**Exercise description:** Whenever a line in the records below holds the string "must", copy it out.

(Input records)

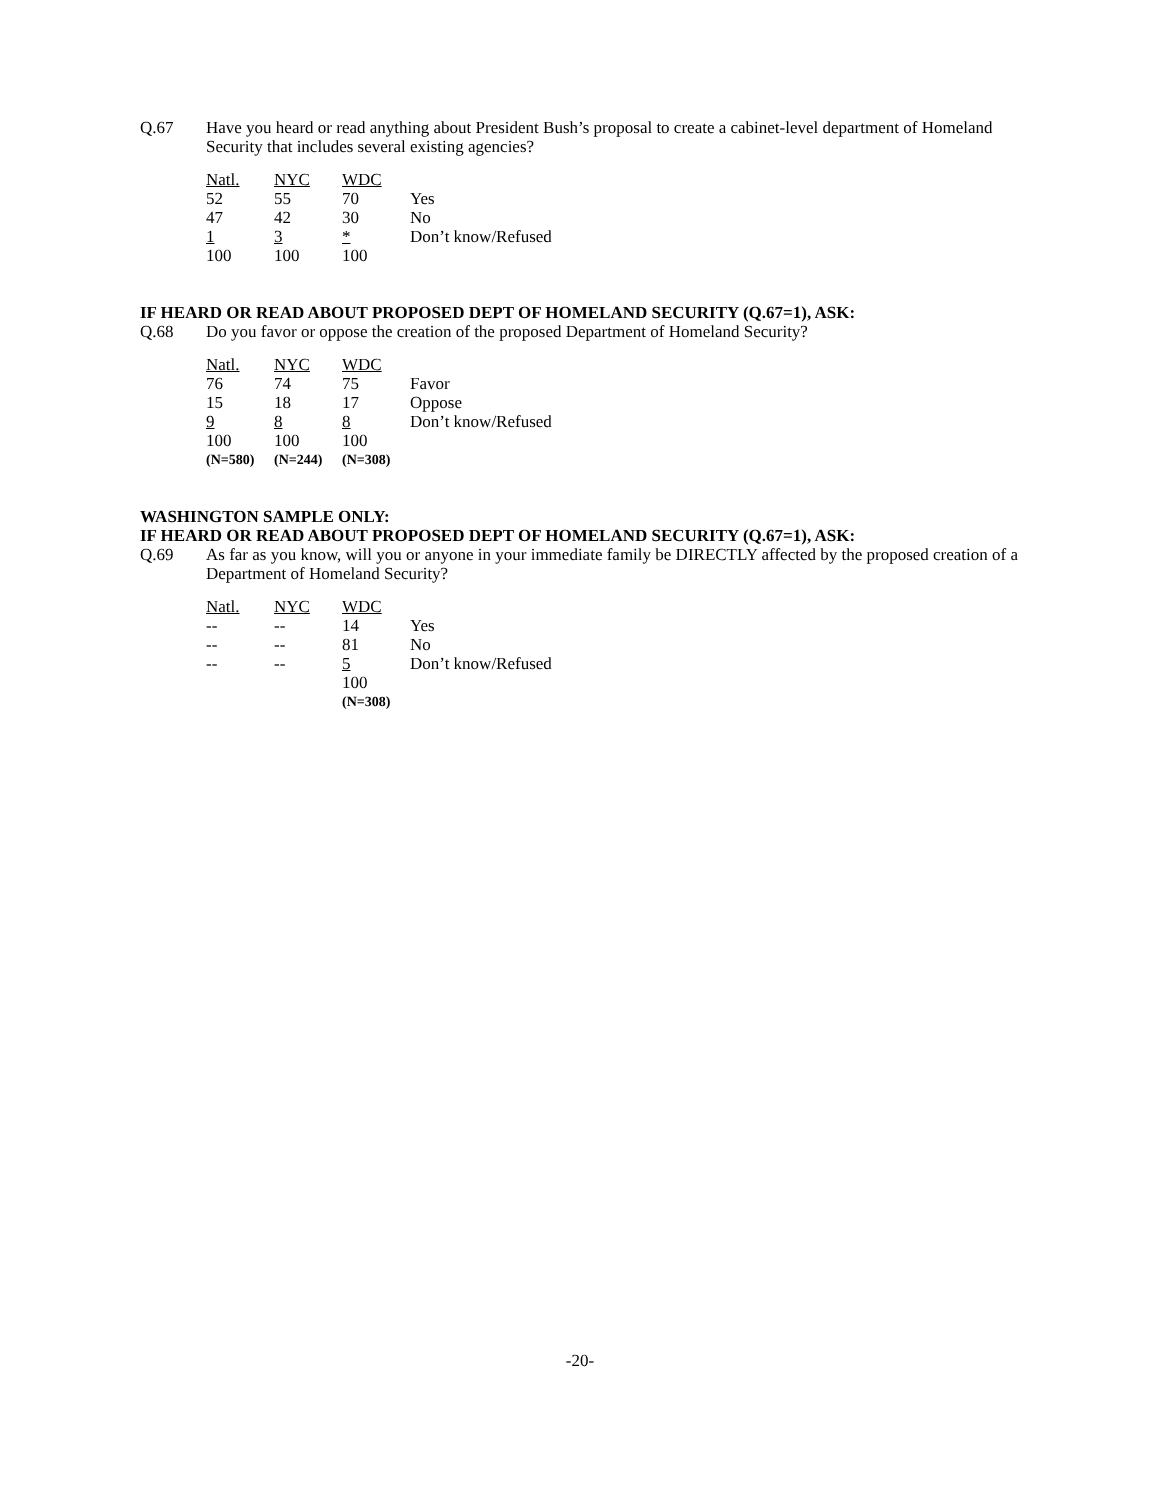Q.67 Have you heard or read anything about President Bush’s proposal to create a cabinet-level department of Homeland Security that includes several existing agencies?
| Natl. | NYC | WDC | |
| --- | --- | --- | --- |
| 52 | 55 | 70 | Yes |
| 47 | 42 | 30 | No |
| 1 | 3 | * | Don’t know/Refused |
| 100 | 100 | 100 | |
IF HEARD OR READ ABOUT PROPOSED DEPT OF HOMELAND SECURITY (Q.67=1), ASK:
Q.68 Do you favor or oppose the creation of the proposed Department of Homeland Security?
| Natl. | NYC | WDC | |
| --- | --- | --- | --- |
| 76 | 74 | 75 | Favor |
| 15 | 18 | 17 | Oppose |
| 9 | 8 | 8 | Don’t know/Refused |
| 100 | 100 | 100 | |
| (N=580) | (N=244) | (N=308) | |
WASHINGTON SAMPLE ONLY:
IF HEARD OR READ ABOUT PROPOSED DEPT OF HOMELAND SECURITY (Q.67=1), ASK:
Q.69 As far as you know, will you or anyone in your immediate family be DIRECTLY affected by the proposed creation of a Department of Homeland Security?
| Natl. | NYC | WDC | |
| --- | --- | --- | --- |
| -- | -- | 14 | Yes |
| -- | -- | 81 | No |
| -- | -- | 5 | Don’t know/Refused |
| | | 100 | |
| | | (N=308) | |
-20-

(End Input records)
(Input records)

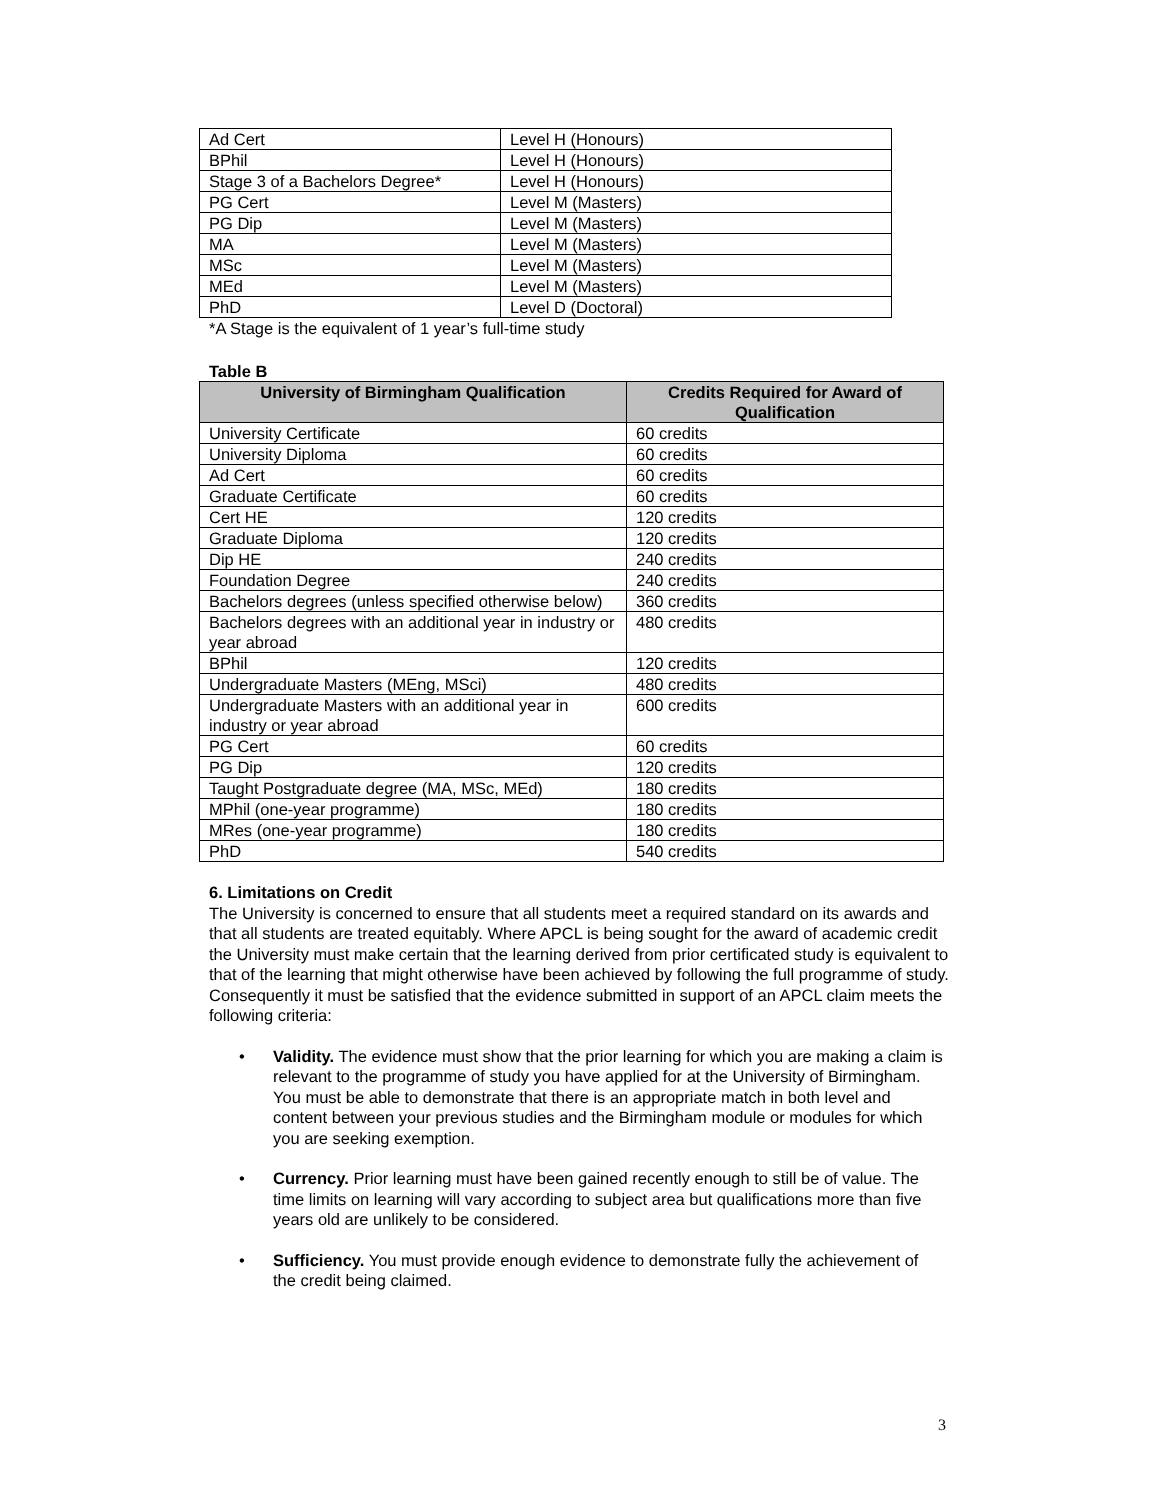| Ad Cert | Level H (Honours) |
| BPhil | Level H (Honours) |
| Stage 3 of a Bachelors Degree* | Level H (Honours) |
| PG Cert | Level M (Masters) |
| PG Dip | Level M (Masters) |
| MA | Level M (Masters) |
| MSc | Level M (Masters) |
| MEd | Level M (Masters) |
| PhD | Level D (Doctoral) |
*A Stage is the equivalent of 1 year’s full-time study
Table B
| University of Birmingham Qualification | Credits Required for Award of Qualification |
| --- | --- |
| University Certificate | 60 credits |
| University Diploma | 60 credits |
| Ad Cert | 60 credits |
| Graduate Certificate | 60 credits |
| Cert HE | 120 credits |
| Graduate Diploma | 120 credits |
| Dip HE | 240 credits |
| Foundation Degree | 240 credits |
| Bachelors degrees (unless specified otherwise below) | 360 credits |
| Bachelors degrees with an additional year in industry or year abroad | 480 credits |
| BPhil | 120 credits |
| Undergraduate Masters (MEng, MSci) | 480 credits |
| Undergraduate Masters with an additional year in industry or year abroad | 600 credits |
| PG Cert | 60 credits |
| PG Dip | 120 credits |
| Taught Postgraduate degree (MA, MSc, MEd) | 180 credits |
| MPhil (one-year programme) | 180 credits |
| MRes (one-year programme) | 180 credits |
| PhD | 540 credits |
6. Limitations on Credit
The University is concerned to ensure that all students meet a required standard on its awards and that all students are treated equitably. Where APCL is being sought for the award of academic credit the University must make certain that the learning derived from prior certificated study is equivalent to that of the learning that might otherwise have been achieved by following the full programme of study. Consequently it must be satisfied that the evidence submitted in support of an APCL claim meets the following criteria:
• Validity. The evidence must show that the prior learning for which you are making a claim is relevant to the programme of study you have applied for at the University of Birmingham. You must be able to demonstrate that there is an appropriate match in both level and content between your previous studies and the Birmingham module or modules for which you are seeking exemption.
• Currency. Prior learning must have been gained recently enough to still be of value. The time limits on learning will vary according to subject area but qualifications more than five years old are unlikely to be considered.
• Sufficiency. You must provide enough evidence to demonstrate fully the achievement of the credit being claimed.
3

(End Input records)

**Expected output:**
The University is concerned to ensure that all students meet a required standard on its awards and that all students are treated equitably. Where APCL is being sought for the award of academic credit the University must make certain that the learning derived from prior certificated study is equivalent to that of the learning that might otherwise have been achieved by following the full programme of study. Consequently it must be satisfied that the evidence submitted in support of an APCL claim meets the following criteria:
• Validity. The evidence must show that the prior learning for which you are making a claim is relevant to the programme of study you have applied for at the University of Birmingham. You must be able to demonstrate that there is an appropriate match in both level and content between your previous studies and the Birmingham module or modules for which you are seeking exemption.
• Currency. Prior learning must have been gained recently enough to still be of value. The time limits on learning will vary according to subject area but qualifications more than five years old are unlikely to be considered.
• Sufficiency. You must provide enough evidence to demonstrate fully the achievement of the credit being claimed.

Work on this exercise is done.